Massu betrat das Haus. Die Villa verfügte über einen großen und einen kleinen Salon, einen imposanten Speiseraum, ein Zimmer, in dem ein Billardtisch stand, eine Bibliothek und sechs Privatgemächer, darunter die Schlafzimmer und zwei Küchen. Das Anwesen hatte ursprünglich der Prinzessin Marie Colloredo-Mansfeld gehört, einer 67-jährigen Französin. Die Familie ihres Mannes vererbte den kaiserlichen Titel schon seit 1763. Noch in den Dreißigern lebte im Haus dann die französische Schauspielerin Cécile Sorel, Comtesse de Ségur, ihres Zeichens Doyenne der Comédie Française, wie ein Concierge aus der Nachbarschaft berichtete.

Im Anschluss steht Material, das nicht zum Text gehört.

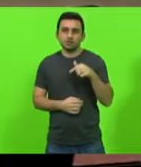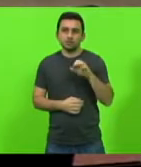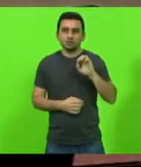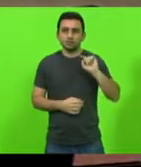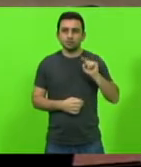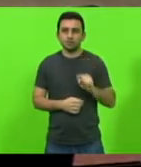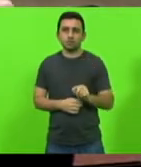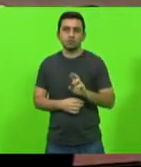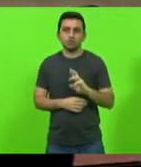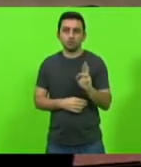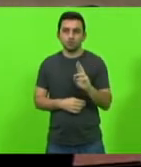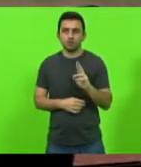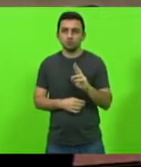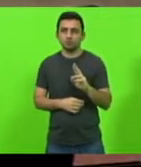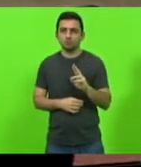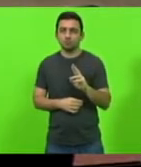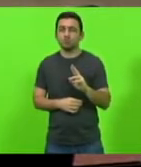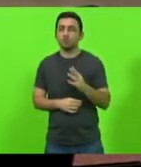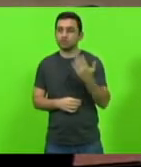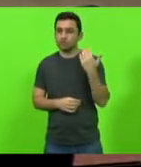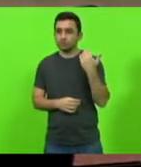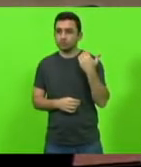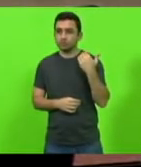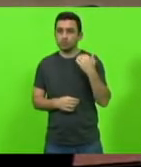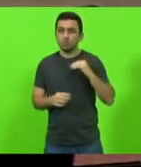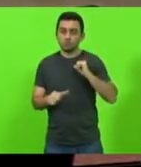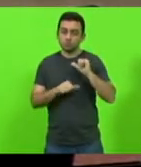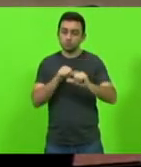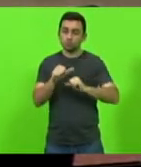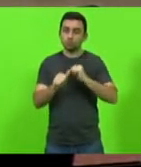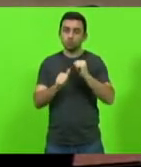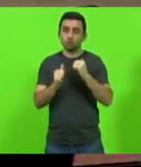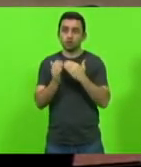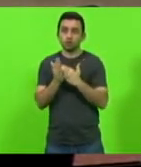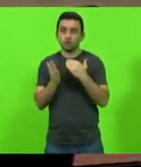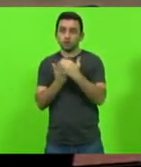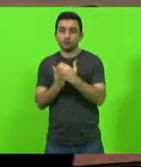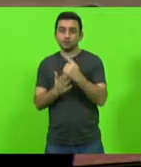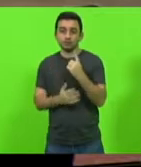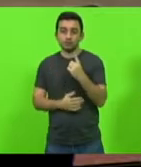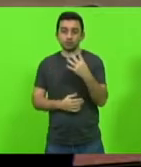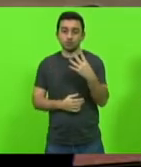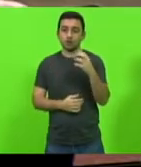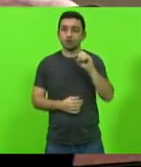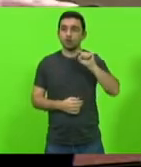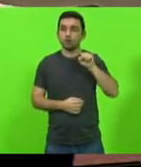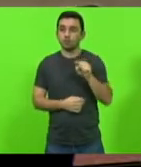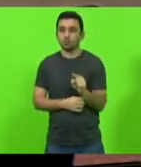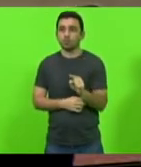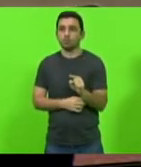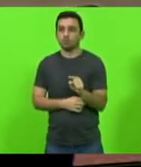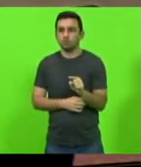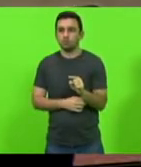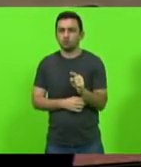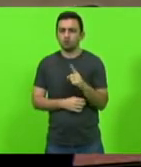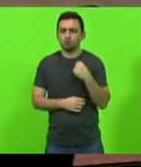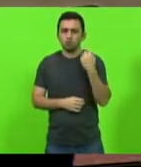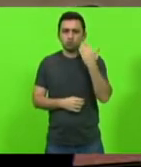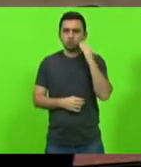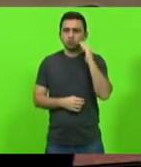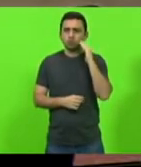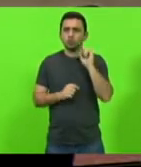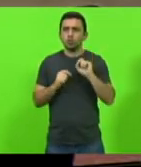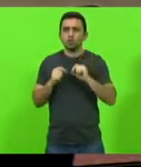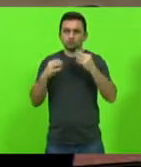ou seja o valor era 70 mil reais passando para 140 mil o que no nosso entendimento é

Der derzeitige Besitzer war der Öffentlichkeit indes nicht so bekannt wie die Prinzessin oder die Schauspielerin. „Der Name Marcel Petiot sagte mir gar nichts“, musste Kommissar Massu später zugeben. Er hörte ihn an diesem Tag zum ersten Mal.
Doch eines erkannte Massu auf den ersten Blick – der Besitzer war ein leidenschaftlicher Sammler erlesener Kunstgegenstände. In den meisten Räumen fanden sich kristallene Kronleuchter, orientalische Teppiche, antike Möbel, Marmorstatuen, Vasen der Manufaktur Sèvres und Ölgemälde in vergoldeten Rahmen. Allerdings wirkten die prunkvollen Kunstwerke vernachlässigt. Sie waren staubig, und Spinnweben hingen an ihnen. Möbel lagen umgestürzt auf dem Boden oder standen gestapelt in Ecken, was schnell an einen Trödelmarkt denken ließ. In verschiedenen Räumen und Fluren hing die Tapete von der Wand herunter, die Fußleisten waren losgerissen und Panelen lugten aus der Wandverkleidung hervor. Massu entdeckte exquisite Möbel aus der Zeit Ludwigs XV., die neben verdreckten Chaiselongues standen, bei denen man schon die hervorstehenden Federkerne sah.
Als ein Polizeibeamter die Warnung aussprach, dass der Fall sich als hochgradig schockierend erweisen würde, beeindruckte das Massu nicht im Geringsten. Er hatte das schon zu oft gehört. Zu Beginn fast jeder neuen Ermittlung bemerkte ein Beamter, dass man hier einem entsetzlichen Verbrechen auf der Spur sei. Massu hegte auch keinen Zweifel daran, denn als Chef der Mordkommission war er die Untersuchung schrecklicher und verstörender Fälle gewohnt.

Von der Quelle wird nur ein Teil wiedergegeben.